A maior parte dessas faltas não é indiferença. É esquecimento, é um imprevisto sem forma fácil de avisar, ou é uma marcação feita há seis semanas que deixou de fazer sentido. Cada uma destas causas tem uma solução diferente.
O que funciona, por ordem de eficácia
Lembrete com confirmação ativa
Um lembrete que só informa tem impacto modesto. Um lembrete que pede resposta — confirmar ou cancelar num clique — tem impacto grande, por duas razões. Confirmar cria um compromisso explícito, e cancelar torna-se tão fácil que as pessoas passam efetivamente a fazê-lo, o que liberta a vaga com antecedência útil.
O momento importa. Demasiado cedo e esquece-se; demasiado tarde e já não dá para preencher a vaga. Entre 48 e 24 horas antes é o intervalo que funciona melhor na prática.
Lista de espera automática
Uma vaga cancelada com 24 horas de antecedência só tem valor se for preenchida. Fazer isso ao telefone significa alguém percorrer uma lista a ligar. Automatizado, a vaga é oferecida imediatamente a quem está à espera, por ordem de prioridade, e fica de quem responder primeiro.
É a medida com melhor retorno de todas, porque não reduz a taxa de faltas — recupera a receita das que acontecem à mesma.
Reduzir a distância até à consulta
A probabilidade de falta cresce com o tempo entre marcação e consulta. Uma marcação a seis semanas falha muito mais do que uma a uma semana. Onde for clinicamente possível, reservar parte da agenda para marcações de curto prazo reduz faltas e melhora a experiência de quem precisa de ser visto depressa.
Marcação online
Menos óbvio, mas real: quem marca sozinho escolhe o horário que lhe convém em vez de aceitar o que a receção sugere ao telefone. Compromissos escolhidos cumprem-se mais. Além disso, permitir remarcar online converte faltas em remarcações.
O objetivo não é impedir cancelamentos. É fazer com que aconteçam a tempo de a vaga ser aproveitada.
O que parece funcionar mas não funciona
- Lembretes puramente informativos, sem pedido de resposta. Reduzem pouco e criam a sensação de que o problema está tratado.
- Taxas de penalização aplicadas de forma inconsistente. Se não são cobradas sempre, deixam de ter efeito dissuasor e passam a gerar conflito na receção.
- Confirmação telefónica de toda a agenda. Funciona, mas consome exatamente o tempo de receção que se queria libertar — o custo anula o ganho.
- Overbooking sistemático. Resolve a estatística e degrada a experiência de quem apareceu a horas.
Sobre as taxas de falta
Podem funcionar, mas apenas em condições estritas: comunicadas com clareza no momento da marcação, aplicadas sempre, e com uma exceção razoável para imprevistos genuínos. Aplicadas a meio-gás, produzem o pior dos dois mundos — não dissuadem e criam atrito.

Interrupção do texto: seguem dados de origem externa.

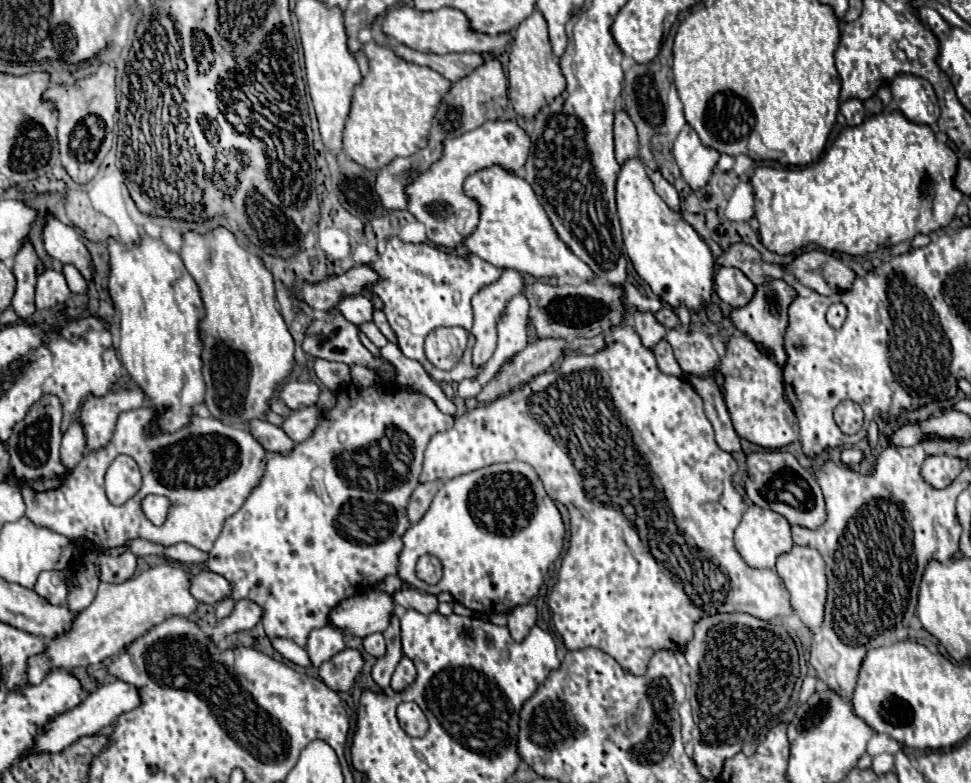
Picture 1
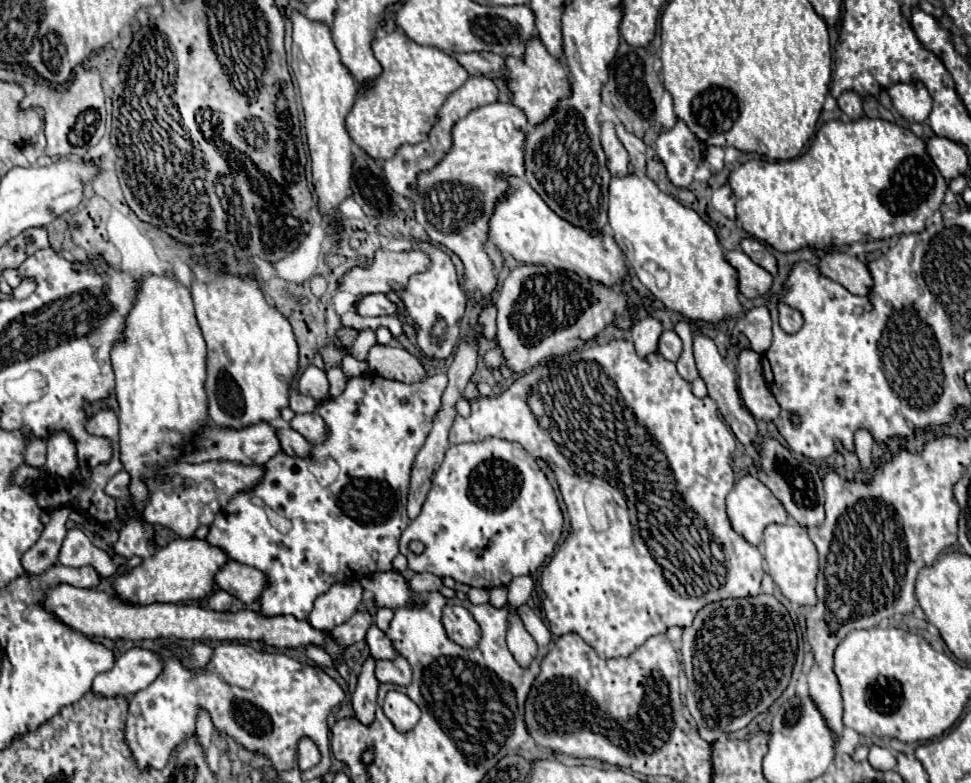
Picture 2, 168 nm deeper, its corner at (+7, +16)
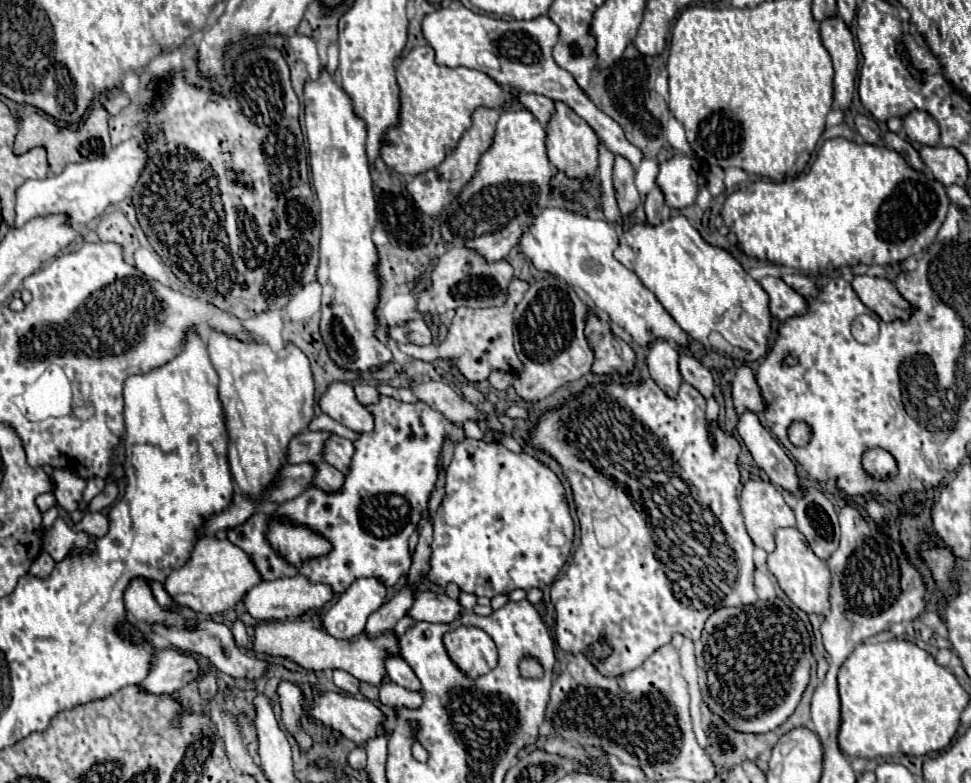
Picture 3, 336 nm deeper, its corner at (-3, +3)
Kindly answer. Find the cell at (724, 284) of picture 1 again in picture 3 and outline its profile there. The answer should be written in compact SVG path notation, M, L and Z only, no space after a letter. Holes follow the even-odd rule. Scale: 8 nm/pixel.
M765 277L759 283L769 295L769 311L771 311L773 317L783 321L783 319L789 319L789 317L805 313L805 309L807 309L805 297L801 297L789 285L785 285L783 279Z

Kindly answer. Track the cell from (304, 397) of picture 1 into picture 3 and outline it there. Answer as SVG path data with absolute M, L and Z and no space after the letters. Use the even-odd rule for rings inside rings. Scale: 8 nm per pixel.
M335 381L327 387L327 391L319 399L319 407L331 419L343 423L351 431L371 431L373 417L371 413L355 399L353 387L341 381Z

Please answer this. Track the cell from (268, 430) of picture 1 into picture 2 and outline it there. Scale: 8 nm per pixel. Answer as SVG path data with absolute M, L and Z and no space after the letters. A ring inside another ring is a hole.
M279 428L279 440L283 446L283 452L287 456L299 456L299 458L307 458L311 456L311 444L293 428Z

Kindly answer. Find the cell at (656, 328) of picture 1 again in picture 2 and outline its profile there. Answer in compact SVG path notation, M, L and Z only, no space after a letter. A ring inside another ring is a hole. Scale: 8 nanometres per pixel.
M643 318L639 324L633 326L633 332L631 332L633 334L633 344L635 344L637 354L643 360L657 350L657 342L659 342L661 332L663 332L663 326L655 318Z

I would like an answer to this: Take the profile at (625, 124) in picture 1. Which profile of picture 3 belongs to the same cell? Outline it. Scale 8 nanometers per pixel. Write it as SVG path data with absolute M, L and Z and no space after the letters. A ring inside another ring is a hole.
M615 157L615 167L613 167L613 185L615 185L615 197L619 203L619 209L623 217L629 217L635 207L641 203L639 191L635 187L635 169L625 157Z

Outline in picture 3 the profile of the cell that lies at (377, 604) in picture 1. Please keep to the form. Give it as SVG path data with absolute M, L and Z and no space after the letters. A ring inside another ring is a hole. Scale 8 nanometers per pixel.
M415 591L413 605L407 615L415 621L427 623L451 623L459 617L461 605L455 599L449 599L445 593L433 591Z

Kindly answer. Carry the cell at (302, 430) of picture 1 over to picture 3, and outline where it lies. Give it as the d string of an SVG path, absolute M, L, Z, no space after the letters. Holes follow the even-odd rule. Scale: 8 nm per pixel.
M331 435L331 437L325 441L323 459L325 459L329 465L337 467L339 471L347 473L353 453L355 453L355 449L353 449L353 443L351 443L349 439L339 437L339 435Z

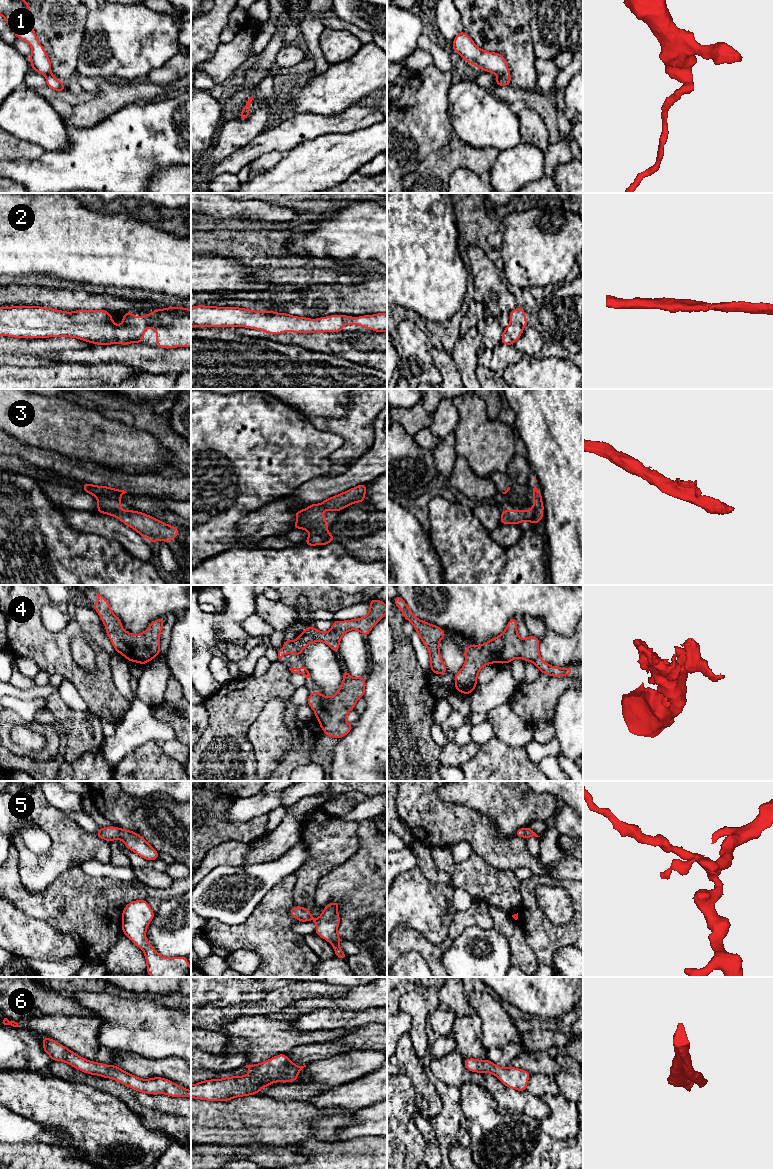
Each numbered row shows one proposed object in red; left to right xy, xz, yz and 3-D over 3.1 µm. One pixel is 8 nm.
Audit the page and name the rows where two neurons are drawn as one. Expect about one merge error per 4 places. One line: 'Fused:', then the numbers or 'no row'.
Fused: no row

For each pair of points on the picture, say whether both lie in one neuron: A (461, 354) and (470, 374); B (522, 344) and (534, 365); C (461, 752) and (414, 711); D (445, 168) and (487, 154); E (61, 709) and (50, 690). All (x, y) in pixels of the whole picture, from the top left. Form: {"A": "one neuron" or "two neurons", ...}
{"A": "one neuron", "B": "two neurons", "C": "two neurons", "D": "one neuron", "E": "two neurons"}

Muitas clínicas obtêm melhor resultado com o inverso: em vez de penalizar quem falta, tornar tão fácil cancelar que quase toda a gente o faz. O objetivo não é punir, é ter a informação a tempo.

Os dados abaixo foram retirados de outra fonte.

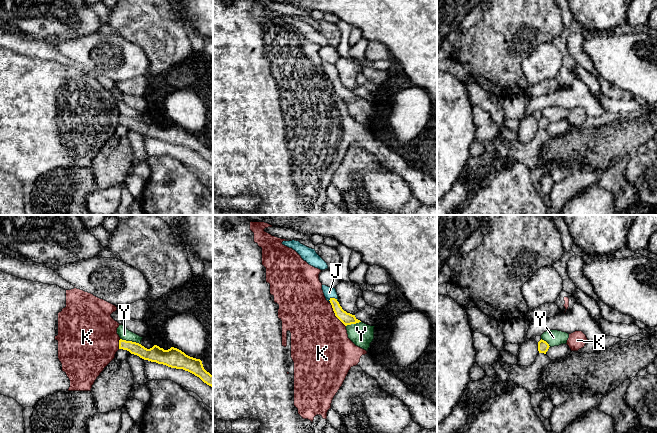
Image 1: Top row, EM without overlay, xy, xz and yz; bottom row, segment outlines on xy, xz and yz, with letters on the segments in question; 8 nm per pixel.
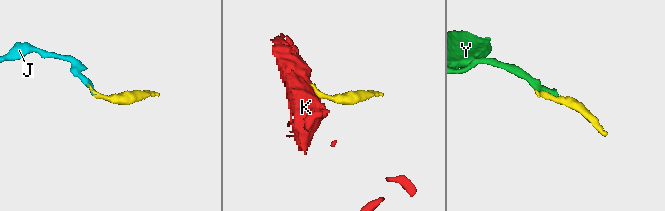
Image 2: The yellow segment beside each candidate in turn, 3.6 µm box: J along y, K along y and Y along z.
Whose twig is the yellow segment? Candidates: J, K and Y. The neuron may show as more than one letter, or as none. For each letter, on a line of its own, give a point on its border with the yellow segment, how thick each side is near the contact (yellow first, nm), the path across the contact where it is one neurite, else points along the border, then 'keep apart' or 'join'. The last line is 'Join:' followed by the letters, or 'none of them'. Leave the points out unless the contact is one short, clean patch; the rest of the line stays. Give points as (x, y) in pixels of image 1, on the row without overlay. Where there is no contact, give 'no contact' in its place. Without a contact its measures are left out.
J: xz (333, 74) | 100/100 nm | join
K: xz (335, 91) | 100/460 nm | along xz (330, 80), (334, 91), (345, 102) | keep apart
Y: xy (130, 117) | 130/90 nm | along xy (120, 114), (140, 120) | keep apart
Join: J

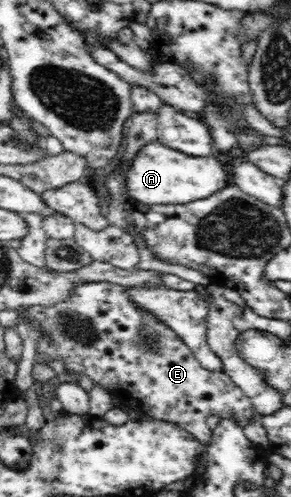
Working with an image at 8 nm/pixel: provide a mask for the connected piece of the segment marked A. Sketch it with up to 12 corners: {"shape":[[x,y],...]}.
{"shape":[[146,144],[127,172],[146,205],[187,204],[232,183],[217,158]]}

Medir para saber se resultou
Três indicadores chegam: taxa de faltas não avisadas, percentagem de vagas canceladas que foram repreenchidas, e antecedência média dos cancelamentos. Se as três melhoram, o sistema está a funcionar. Se apenas a primeira melhora, é possível que esteja simplesmente a marcar menos.
Nas clínicas com que trabalhámos, a combinação de lembrete com confirmação e lista de espera automática reduziu as faltas não avisadas para menos de metade no primeiro trimestre. Não é um número extraordinário — é o que costuma acontecer quando se para de gerir a agenda ao telefone.